Does anyone no why my pitbullgear gets weird mohawks all the way down her back when she is around other dogs?


----------



## Carriana (May 13, 2008)

It's dog body language and is called Piloerection. It's a similar involuntray physical reaction like goose bunmps.

Piloerection


----------



## geo fishtown (Dec 11, 2010)

So its not a sign of dog agresion


----------



## Carriana (May 13, 2008)

Well, not necessarily, however I would be very conscious of your dog's behavior. What can start out as a fear response can very quickly turn into a fight. Where is your dog encountering other dogs? A dog park?


----------



## geo fishtown (Dec 11, 2010)

Actually at my garage she plays with a 160 pound st Bernard its her best friend .she has never got aggressive I just didn't know what that meant.


----------



## Wingman (Oct 21, 2009)

I'd be aware of other body language that goes along with it. Whenever my dog sees things outside and goes after it barking all her hair stands up, as if she's "ON ALERT" ...ha


----------



## k8nkane (Jul 9, 2010)

The only thing piloerection means is high excitement/arousal. Whether it's because of playing or fear or aggression, what have you.

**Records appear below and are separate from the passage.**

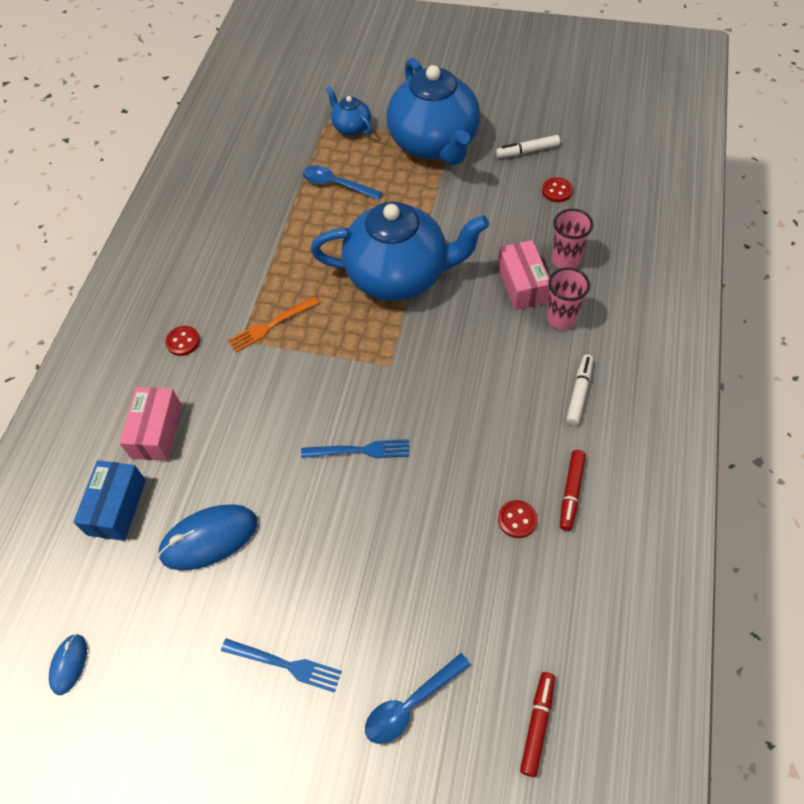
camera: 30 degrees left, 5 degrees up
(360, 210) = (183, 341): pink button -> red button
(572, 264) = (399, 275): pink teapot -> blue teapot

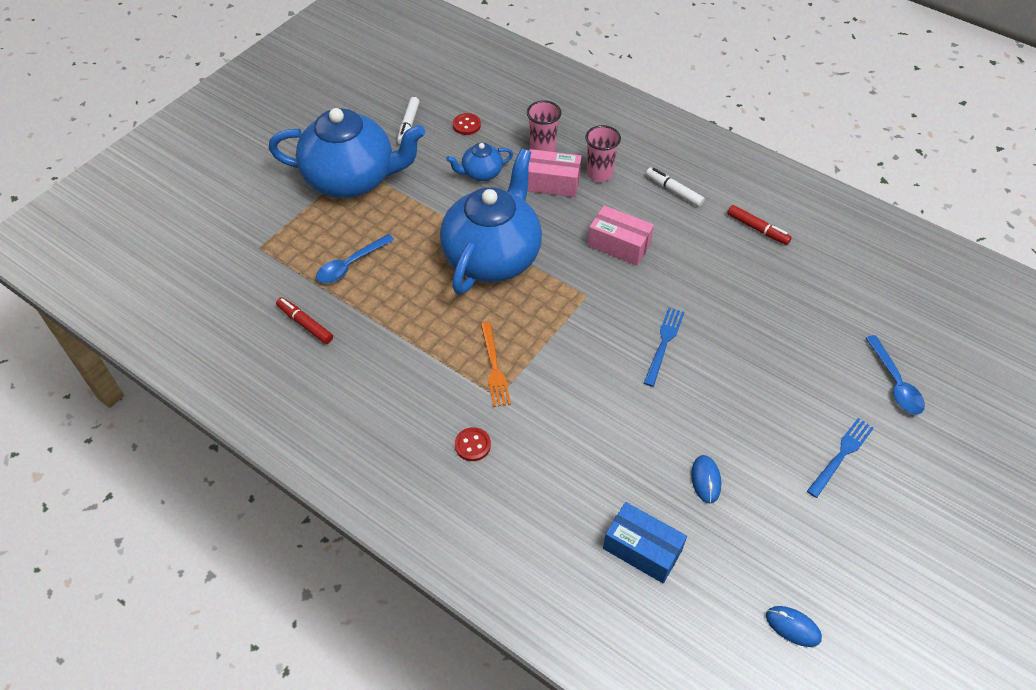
camera: 70 degrees left, 5 degrees down
(156, 431) = (570, 495): pink box -> pink box (619, 245)
(209, 538) = (705, 480): blue mouse -> blue mouse, size x0.54
(351, 127) = (281, 229): blue teapot -> blue teapot (481, 173)
(517, 519) = (768, 267): red button -> none
(537, 724) = (928, 315): red marker -> red marker (305, 324)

You can't look at just the piloerection and say that dog is afraid or going to be aggressive or is simply really excited to be playing around. You have to take her other body language into consideration.


----------



## Padlock (Nov 19, 2010)

:rofl: werd!


----------



## geo fishtown (Dec 11, 2010)

Thanks for the info.and she does get extremely excited when she is around other dogs.


----------



## PerfectPit (Aug 2, 2010)

Mine does that too. I think it is due to being beat up by his brother twice so he is on alert when another dog is around. However he does listen when I tell him to sit/stay until the dog passes by.


----------



## Black Rabbit (Nov 14, 2009)

Padlock said:


> :rofl: werd!


I don't find that funny. Your comment was deleted because it was unnecessary. All it sounded like was you were picking on the new member. I deleted my own post because I was responding to what you said and that has nothing to do with what the OP asked. We are all about educating people here, not making them feel stupid or saying things that will run them off before we can help them out. This site has grown tremendously since it was started and is doing a great job.


----------



## 9361 (Jun 25, 2009)

My dog only does that when she's ready to eat another dog for lunch.... lol


----------



## geo fishtown (Dec 11, 2010)

Well my dog eats dog food so that is not a problem for me


----------



## k8nkane (Jul 9, 2010)

geo fishtown said:


> Well my dog eats dog food so that is not a problem for me


LOL.

I've had 2 dogs that got their hackles raised for 2 diff reasons. my exes dog got it right before she was about to attack a dog (and she'd get all tense too--and then she'd also get a spot on her tail where she'd raise the hair when she was playing) and then my boy gets it when he's having a great time playing with other dogs and hes got the zoomies.

thats why its important to take their body language together as a whole.


----------